Entries provided: Begin

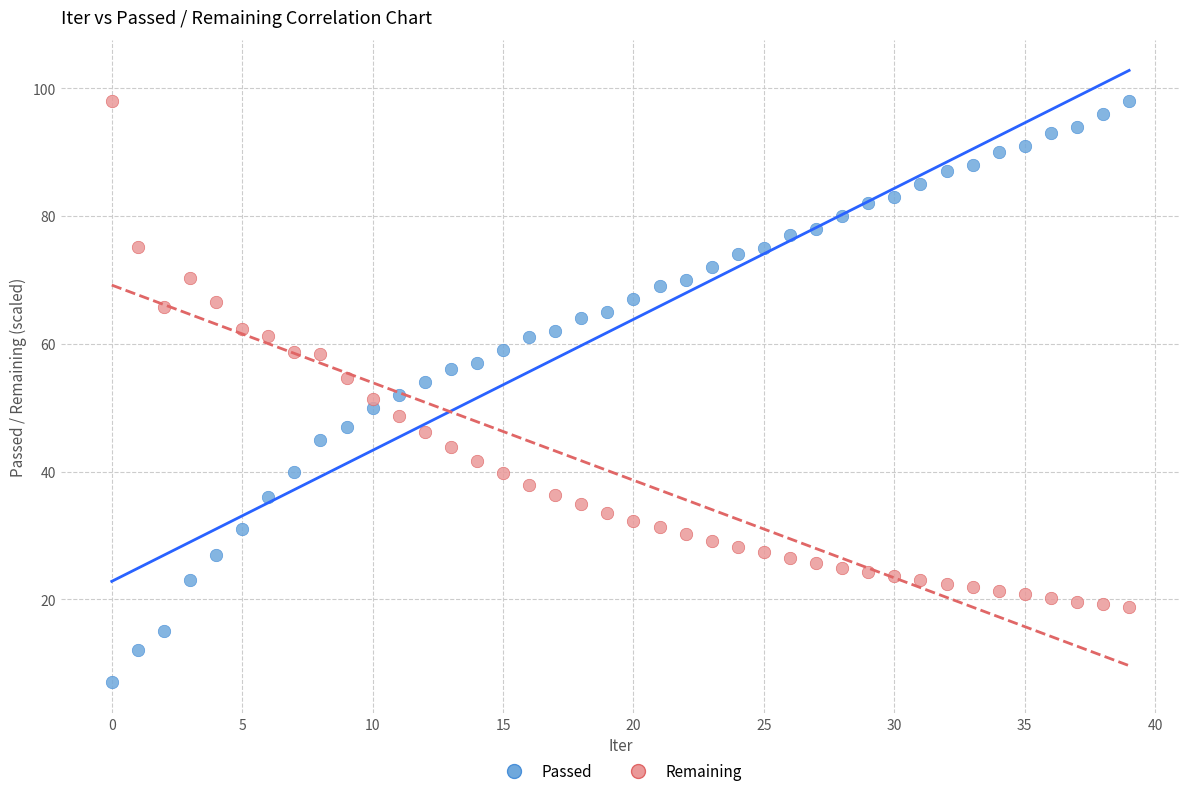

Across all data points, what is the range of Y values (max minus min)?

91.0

Entries provided: End
Entries provided: Begin

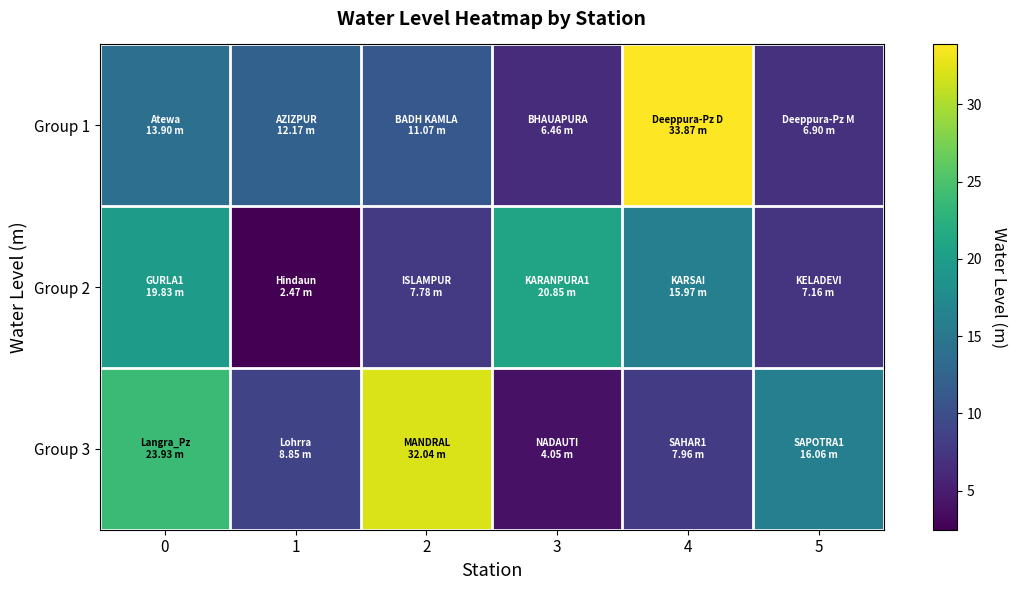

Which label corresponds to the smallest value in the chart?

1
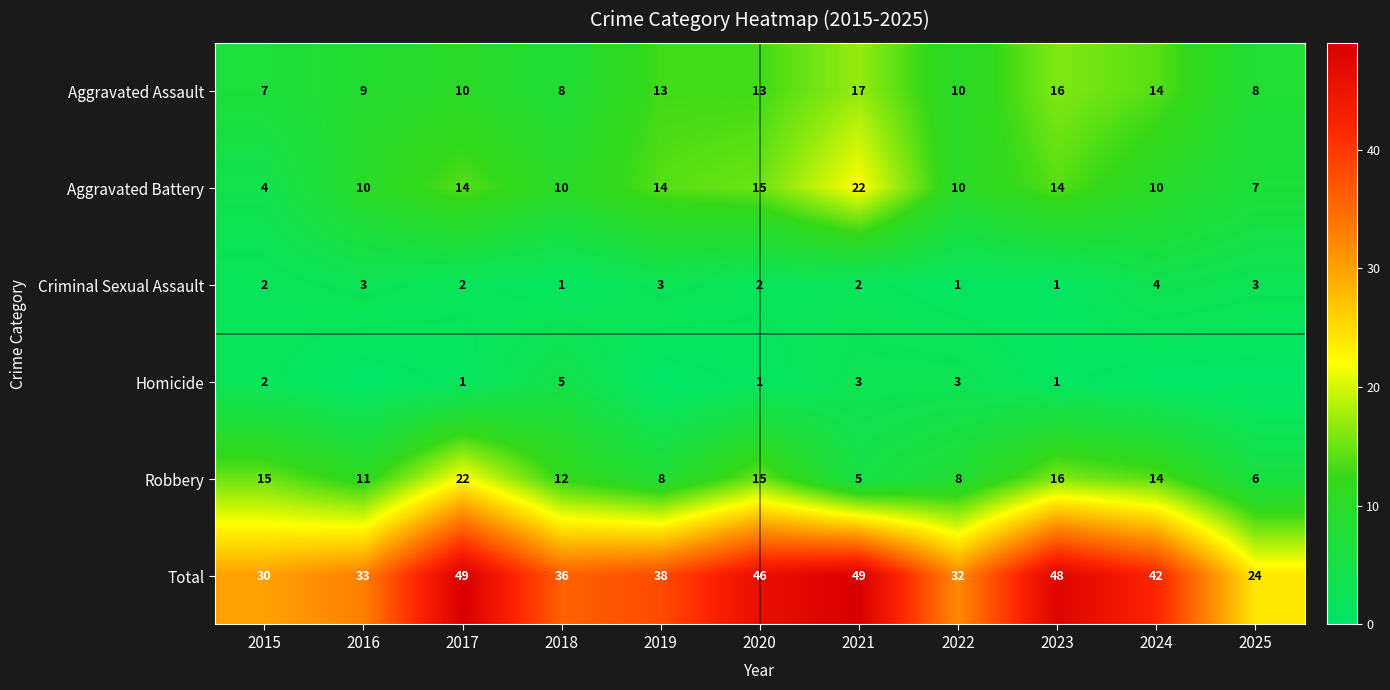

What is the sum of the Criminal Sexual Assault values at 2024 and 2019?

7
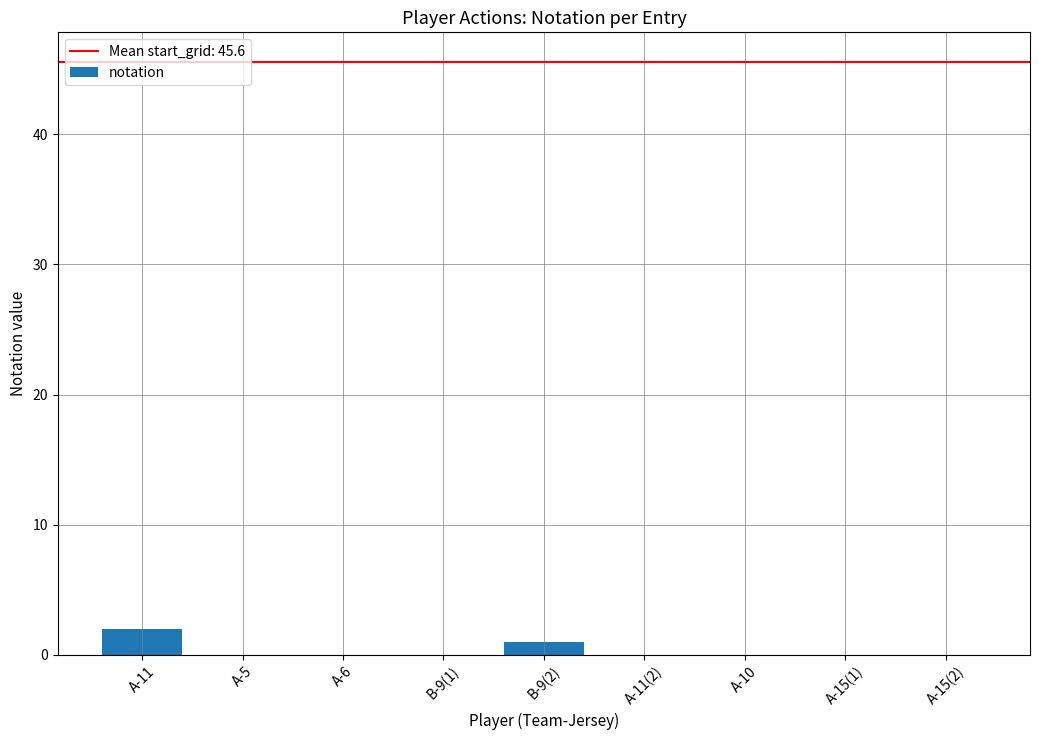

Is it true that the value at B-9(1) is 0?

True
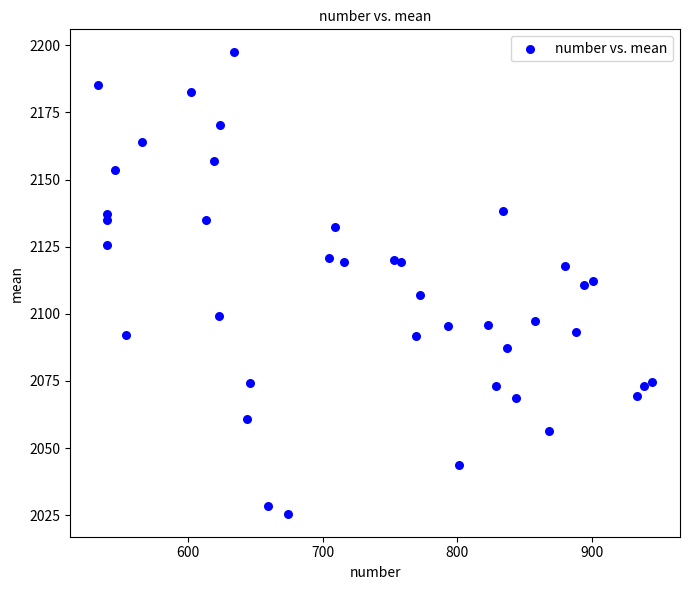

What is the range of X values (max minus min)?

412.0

Entries provided: End

* [Exercise objective] Pull out each line in the items above that includes the word "minus". Case counts, so a match must have the same capitalization.

* [Task result]
Across all data points, what is the range of Y values (max minus min)?
What is the range of X values (max minus min)?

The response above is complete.